I didnt know if i'd see her on the day she left me. We were already apart but remained in touch - it was a confusing situation, especially for me, you can count on that. Today however she was moving out and i had no idea how this was affecting her, how seeing me would affect her or if she cared.

I sent her a message last night asking if she wanted to say goodbye which to my 'delight' was ignored (the future would tell that she had fallen asleep due to the time that i sent it at) and i assumed had given me one of 2 answers 'it would be too hard' or 'i cant be bothered'. I would never know which but I would however know she did not want to see me anymore whereas i could (at least for the preset) not stop thinking of her. I continued to set an alarm for this morning to wake myself and her up to be the gentlemen I am and indeed to get my answer, as hard as it may be. I was willing to accept it as I was starting to move on and accept the innevitable, things were just progressing much slower than i had anticipated.

I awoke to a phone call her name showed up on the screen and she requested a quick goodbye now rather than immediately before she left. Being the person I am I was not going to turn this request down, I would even go on to offer to hel with her luggage would she need it!

We spoke about how things had ended, how she didnt want to go but about how i didnt want her to go for different reasons, there were a few ties i was conviced i could see her looking back at me like i must have been looking at her; longingly, like i'd never find anyone quite the same, wishing it had never gone wrong and still having those strong feelings. I wanted to kiss her, i almost did but i couldn't risk everything we've salvaged. Maybe i should have been bolder, there are times I wish i could have been but we were both upset, maybe for the same reasons, maybe for different ones and she was starting a new job tonight. I put her first. I dont hate myself for that but I hate that I seem to not be able to place any blame anywhere else, all my anger is taken out on me.

It is getting easier, but every time it gets hard again i slip a little, I do feel more confident, I dont think about her all the time now but only because i know she must never think about me.
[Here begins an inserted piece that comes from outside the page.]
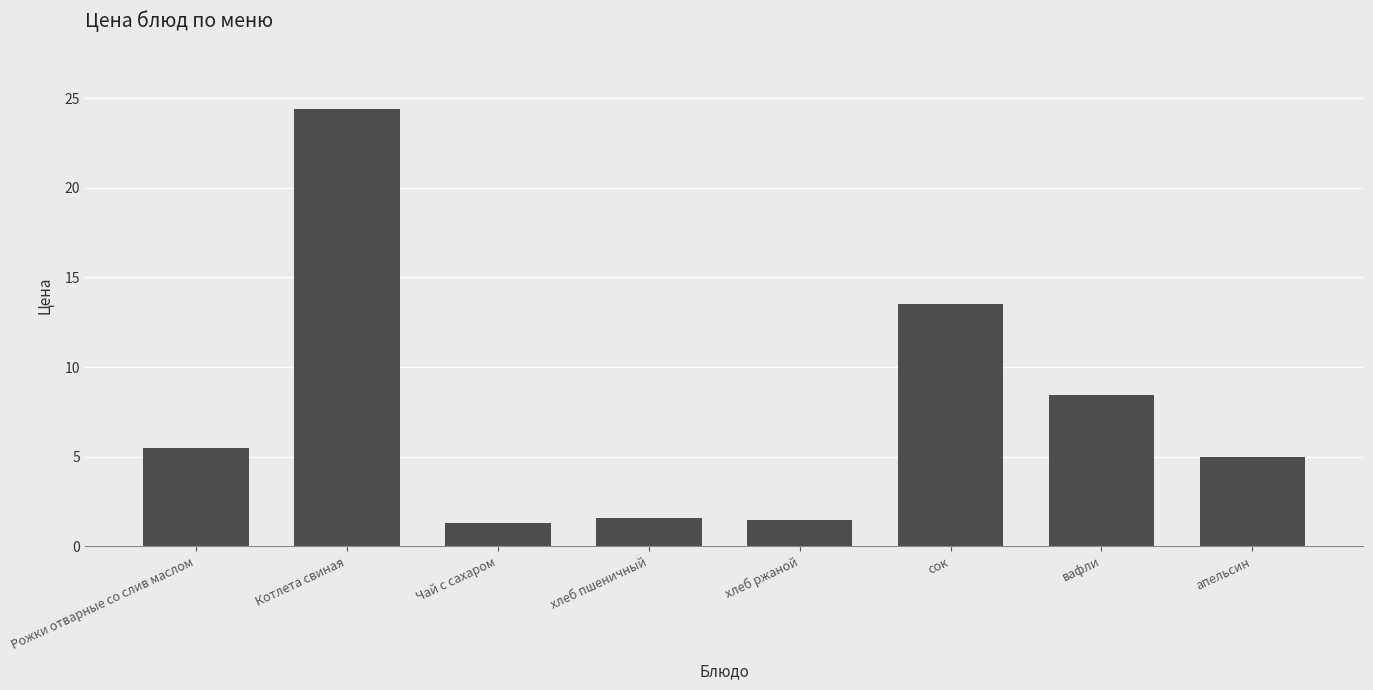

How many categories are shown in the chart?

8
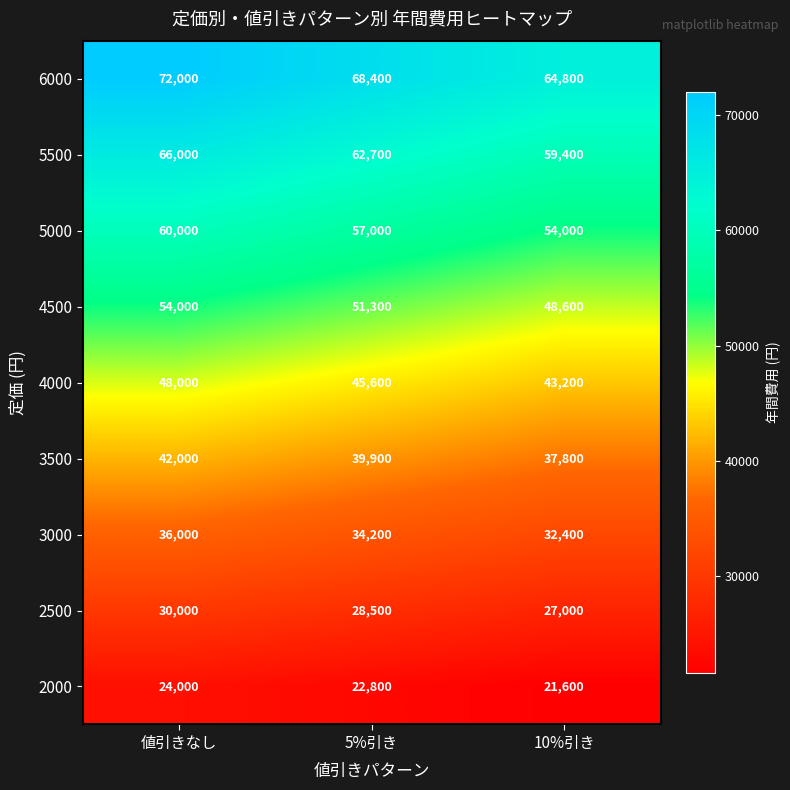

What is the sum of the 3500 values at 値引きなし and 5%引き?

81900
Im not young and naive, I'm old enough to know that the phrase 'It's better to have love and lost than never to have loved at all' is a lot of crap, no one needs to go through this pain. If i knew this was at the other side, i'd rather to have never loved at all.

Now i need to finish getting through the pain, It might be easier now that i know i won't see her all the time but thats what the next few days, weeks and months will till me i guess.